Food insecurity affects nearly 50 million people in America. One in six Boston residents struggles with hunger. LONGWOOD’s Vice President of Culinary Arts & Development Chef David Blessing raises awareness about leftover event food donations that provide much-needed meals to the community. The idea came from New England Chapter of the National Association for Catering and Events Feeding Our Neighbors initiative.
On October 20, 2015, Chef David addressed an audience of 250 event planners and designers at the Marketing to High End Bride XX celebration held at the State Room in Boston. Our industry has so much to offer through post-event food donations! Video by Generations Cinemastories.
Chef David believes that being a chef comes with a responsibility to feed people and to not waste food. He feels it is our industry’s duty to elevate hunger in our communities.
“We live in a society of great wealth and prosperity. We are blessed to have food on our plates. We are surrounded by more food than we can consume. The least we can do, as humans, is to help others who cannot afford to eat three meals a day. It’s tragic that there are still people who have nothing – next door to us.”
Food waste in the catering and event industry is one of the most recognizable areas of food loss in America. One-third of the world’s food goes uneaten every year, and 40% of all prepared food in America ends up in landfills.
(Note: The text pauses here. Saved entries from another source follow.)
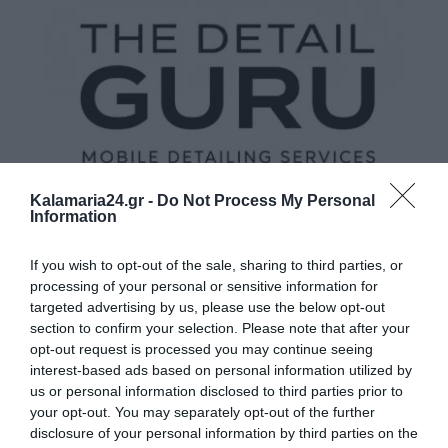
Kalamaria24.gr -
Do Not Process My Personal
Information
If you wish to opt-out of the sale, sharing to third parties, or
processing of your personal or sensitive information for
targeted advertising by us, please use the below opt-out
section to confirm your selection. Please note that after your
opt-out request is processed you may continue seeing
interest-based ads based on personal information utilized by
us or personal information disclosed to third parties prior to
your opt-out. You may separately opt-out of the further
disclosure of your personal information by third parties on the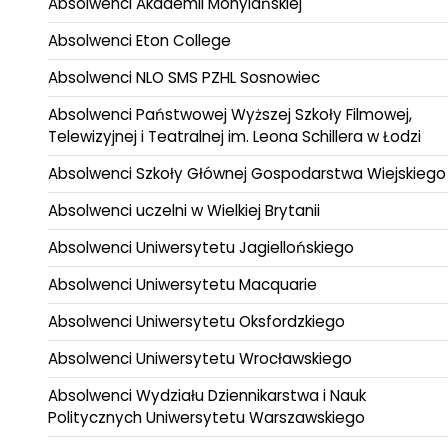
Absolwenci Akademii Mohylańskiej
Absolwenci Eton College
Absolwenci NLO SMS PZHL Sosnowiec
Absolwenci Państwowej Wyższej Szkoły Filmowej,
Telewizyjnej i Teatralnej im. Leona Schillera w Łodzi
Absolwenci Szkoły Głównej Gospodarstwa Wiejskiego
Absolwenci uczelni w Wielkiej Brytanii
Absolwenci Uniwersytetu Jagiellońskiego
Absolwenci Uniwersytetu Macquarie
Absolwenci Uniwersytetu Oksfordzkiego
Absolwenci Uniwersytetu Wrocławskiego
Absolwenci Wydziału Dziennikarstwa i Nauk
Politycznych Uniwersytetu Warszawskiego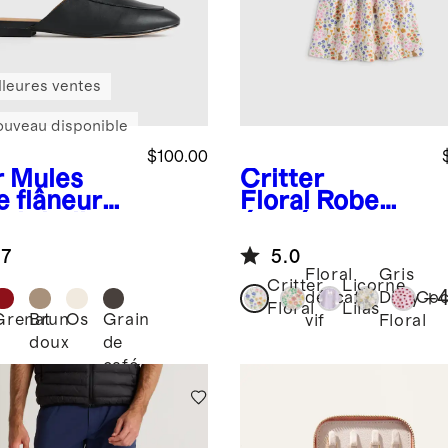
lleures ventes
ouveau disponible
$100.00
r
Mules
Critter
e flâneur
Floral
Robe
uir italien
évasée en
ors
coton
.7
5.0
biologique à
Floral
Gris
poches
Critter
Licorne
+
délicat
Ditsy
Coc
Floral
Lilas
Grenat
Brun
Os
Grain
vif
Floral
doux
de
café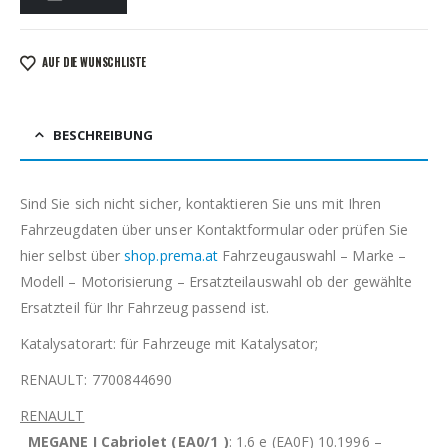
AUF DIE WUNSCHLISTE
BESCHREIBUNG
Sind Sie sich nicht sicher, kontaktieren Sie uns mit Ihren
Fahrzeugdaten über unser Kontaktformular oder prüfen Sie
hier selbst über
shop.prema.at
Fahrzeugauswahl – Marke –
Modell – Motorisierung – Ersatzteilauswahl ob der gewählte
Ersatzteil für Ihr Fahrzeug passend ist.
Katalysatorart: für Fahrzeuge mit Katalysator;
RENAULT: 7700844690
RENAULT
MEGANE I Cabriolet (EA0/1_)
: 1.6 e (EA0F) 10.1996 –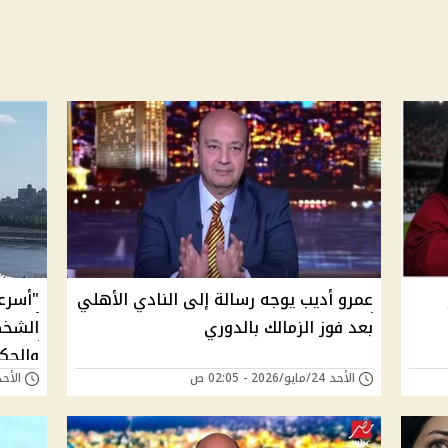
عمرو أديب يوجه رسالة إلى النادي الأهلي
"أسرعو
بعد فوز الزمالك بالدوري
الشخص
والحك
الأحد 24/مايو/2026 - 02:05 ص
الأحد 12/أبريل/2026 - 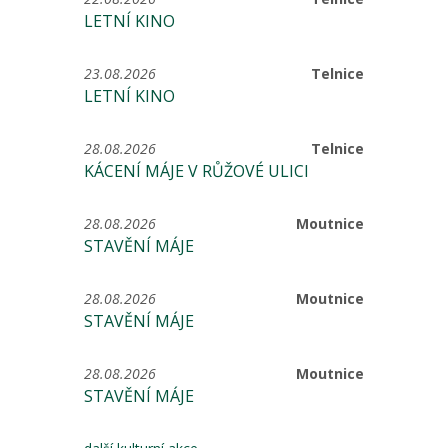
LETNÍ KINO
23.08.2026
Telnice
LETNÍ KINO
28.08.2026
Telnice
KÁCENÍ MÁJE V RŮŽOVÉ ULICI
28.08.2026
Moutnice
STAVĚNÍ MÁJE
28.08.2026
Moutnice
STAVĚNÍ MÁJE
28.08.2026
Moutnice
STAVĚNÍ MÁJE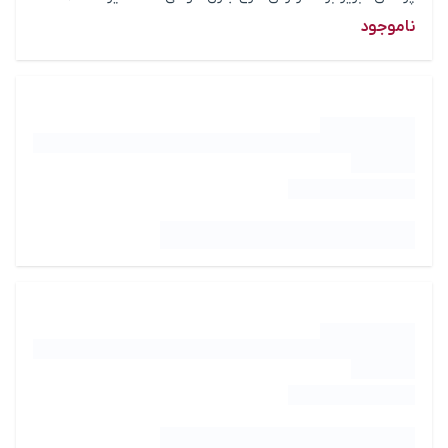
ناموجود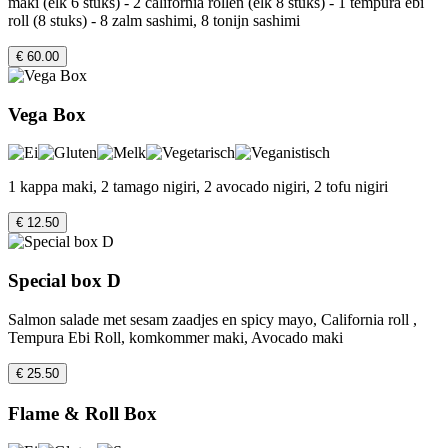
maki (elk 6 stuks) - 2 california rollen (elk 8 stuks) - 1 tempura ebi
roll (8 stuks) - 8 zalm sashimi, 8 tonijn sashimi
€ 60.00
Vega Box
1 kappa maki, 2 tamago nigiri, 2 avocado nigiri, 2 tofu nigiri
€ 12.50
Special box D
Salmon salade met sesam zaadjes en spicy mayo, California roll ,
Tempura Ebi Roll, komkommer maki, Avocado maki
€ 25.50
Flame & Roll Box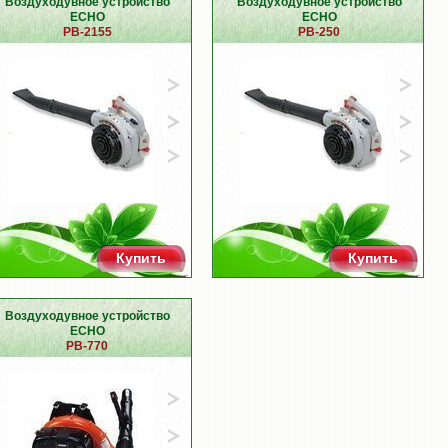
Воздуходувное устройство
Воздуходувное устройство
ECHO
ECHO
PB-2155
PB-250
Купить
Купить
Воздуходувное устройство
ECHO
PB-770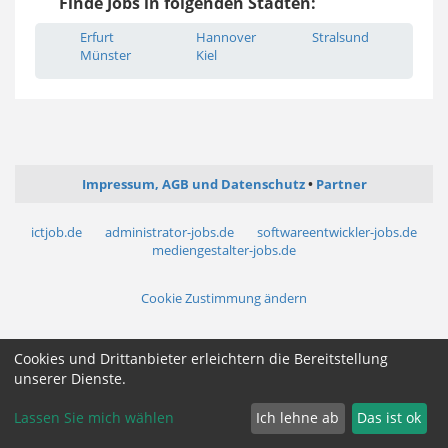
Finde Jobs in folgenden Städten:
Erfurt
Hannover
Stralsund
Münster
Kiel
Impressum, AGB und Datenschutz
Partner
ictjob.de
administrator-jobs.de
softwareentwickler-jobs.de
mediengestalter-jobs.de
Cookie Zustimmung ändern
Cookies und Drittanbieter erleichtern die Bereitstellung
unserer Dienste.
Lassen Sie mich wählen
Ich lehne ab
Das ist ok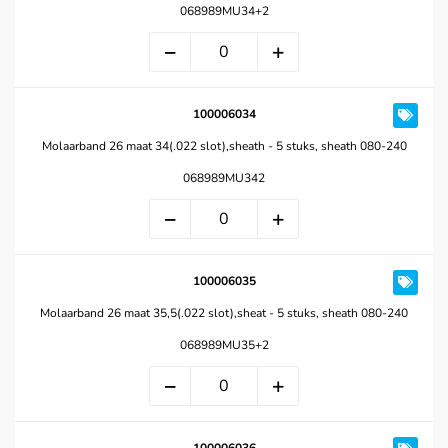
068989MU34+2
100006034
Molaarband 26 maat 34(.022 slot),sheath - 5 stuks, sheath 080-240
068989MU342
100006035
Molaarband 26 maat 35,5(.022 slot),sheat - 5 stuks, sheath 080-240
068989MU35+2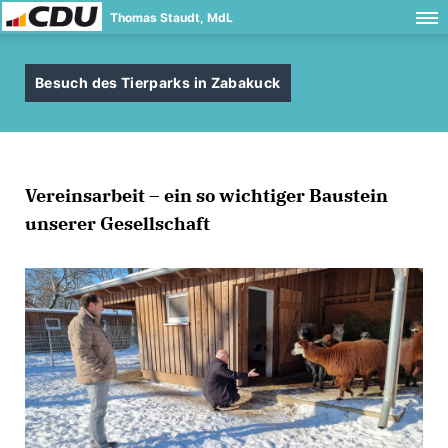
Thomas Staudt, MdL
Besuch des Tierparks in Zabakuck
Vereinsarbeit – ein so wichtiger Baustein
unserer Gesellschaft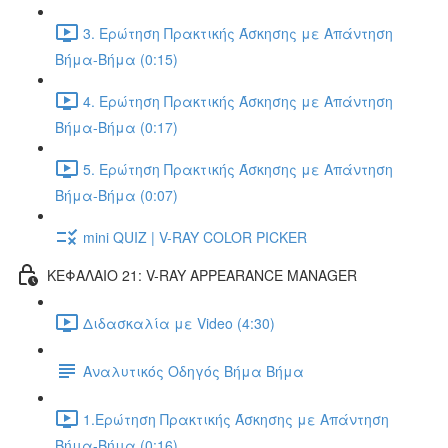
3. Ερώτηση Πρακτικής Άσκησης με Απάντηση
Βήμα-Βήμα (0:15)
4. Ερώτηση Πρακτικής Άσκησης με Απάντηση
Βήμα-Βήμα (0:17)
5. Ερώτηση Πρακτικής Άσκησης με Απάντηση
Βήμα-Βήμα (0:07)
mini QUIZ | V-RAY COLOR PICKER
ΚΕΦΑΛΑΙΟ 21: V-RAY APPEARANCE MANAGER
Διδασκαλία με Video (4:30)
Αναλυτικός Οδηγός Βήμα Βήμα
1.Ερώτηση Πρακτικής Άσκησης με Απάντηση
Βήμα-Βήμα (0:16)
Throughout his career, Chef David noticed this waste and knew many event professionals wanted to do something about it, but there was always a concern about donor liability, leaving venues and caterers feeling they had no choice but to throw food in the trash.
THE BILL EMERSON GOOD SAMARITAN FOOD DONATION ACT
The reality, however, is that the federal government protects food donors from any liability. The Bill Emerson Good Samaritan Food Donation Act was signed by President Bill Clinton in 1996 and protects all good-faith donors from any and all, civil and criminal liability, in the donation of event food. It creates an umbrella of protection to all individuals, corporations, venues, caterers, and food rescue operations, with state laws such as the Massachusetts’ Good Samaritan Law providing yet another layer of protection.
But even though state and federal laws have been in place for more than a decade to protect businesses and individuals, people are still worried — or worse yet, not even aware of the protections that exist. To this day, Massachusetts companies throw away thousands of pounds of wholesome food that could instead be feeding hungry people.
FEEDING OUR NEIGHBORS INITIATIVE
A concerned group of members of the New England chapter of the National Association of Catering and Events (NENACE) joined in 2011 to create a solution to the thousands of pounds of event food wasted and to promote an industry-wide education regarding the Bill Emerson Good Samaritan Act.
Over the past four years, Feeding Our Neighbors has set up several partnerships with caterers, venues, event planners, and food rescue operations to facilitate the regular donation of unserved event food to those in need. The goal is to see event food donations become a best practice for the community and the industry at large.
LONGWOOD is proud to be a participating member of the NENACE Feeding Our Neighbors initiative. In case of excess food from your event, we will make all the arrangements and take care of all the details as well as procure a food donation receipt should you wish to have it recorded as a tax deductible donation.